[Extracted records]
....

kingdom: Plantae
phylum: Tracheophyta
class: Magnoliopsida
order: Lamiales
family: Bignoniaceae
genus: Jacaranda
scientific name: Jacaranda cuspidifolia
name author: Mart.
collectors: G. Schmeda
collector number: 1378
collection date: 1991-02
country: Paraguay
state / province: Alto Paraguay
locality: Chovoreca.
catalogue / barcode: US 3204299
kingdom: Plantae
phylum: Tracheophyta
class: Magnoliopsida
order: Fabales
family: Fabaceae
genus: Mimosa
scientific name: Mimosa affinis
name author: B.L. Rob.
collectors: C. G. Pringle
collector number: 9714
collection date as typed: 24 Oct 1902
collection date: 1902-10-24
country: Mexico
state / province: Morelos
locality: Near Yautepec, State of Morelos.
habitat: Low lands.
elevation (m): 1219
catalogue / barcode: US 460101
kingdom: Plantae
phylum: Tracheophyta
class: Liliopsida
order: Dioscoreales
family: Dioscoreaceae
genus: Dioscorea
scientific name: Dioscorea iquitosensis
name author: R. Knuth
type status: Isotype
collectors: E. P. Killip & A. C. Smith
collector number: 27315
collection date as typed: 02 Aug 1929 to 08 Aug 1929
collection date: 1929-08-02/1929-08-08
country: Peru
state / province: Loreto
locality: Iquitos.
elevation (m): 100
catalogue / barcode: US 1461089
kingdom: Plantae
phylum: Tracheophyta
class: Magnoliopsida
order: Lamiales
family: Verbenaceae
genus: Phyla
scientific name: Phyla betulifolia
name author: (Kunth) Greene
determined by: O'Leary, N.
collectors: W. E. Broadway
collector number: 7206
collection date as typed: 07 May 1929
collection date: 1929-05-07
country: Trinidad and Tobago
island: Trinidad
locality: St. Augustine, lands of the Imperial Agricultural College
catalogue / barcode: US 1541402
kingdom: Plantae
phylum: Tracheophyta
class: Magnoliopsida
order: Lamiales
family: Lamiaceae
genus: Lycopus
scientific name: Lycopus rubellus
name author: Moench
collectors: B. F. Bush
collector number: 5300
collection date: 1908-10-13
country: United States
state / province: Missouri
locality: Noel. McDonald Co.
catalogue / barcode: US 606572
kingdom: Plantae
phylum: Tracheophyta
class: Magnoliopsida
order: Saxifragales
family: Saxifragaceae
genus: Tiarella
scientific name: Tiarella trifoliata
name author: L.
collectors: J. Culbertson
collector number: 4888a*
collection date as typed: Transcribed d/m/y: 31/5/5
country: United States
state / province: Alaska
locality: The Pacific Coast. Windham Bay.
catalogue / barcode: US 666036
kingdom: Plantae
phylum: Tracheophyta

....

PROBLEM: Pull out every line of the items above that contains the string "typed".

CORRECT RESULT:
collection date as typed: 24 Oct 1902
collection date as typed: 02 Aug 1929 to 08 Aug 1929
collection date as typed: 07 May 1929
collection date as typed: Transcribed d/m/y: 31/5/5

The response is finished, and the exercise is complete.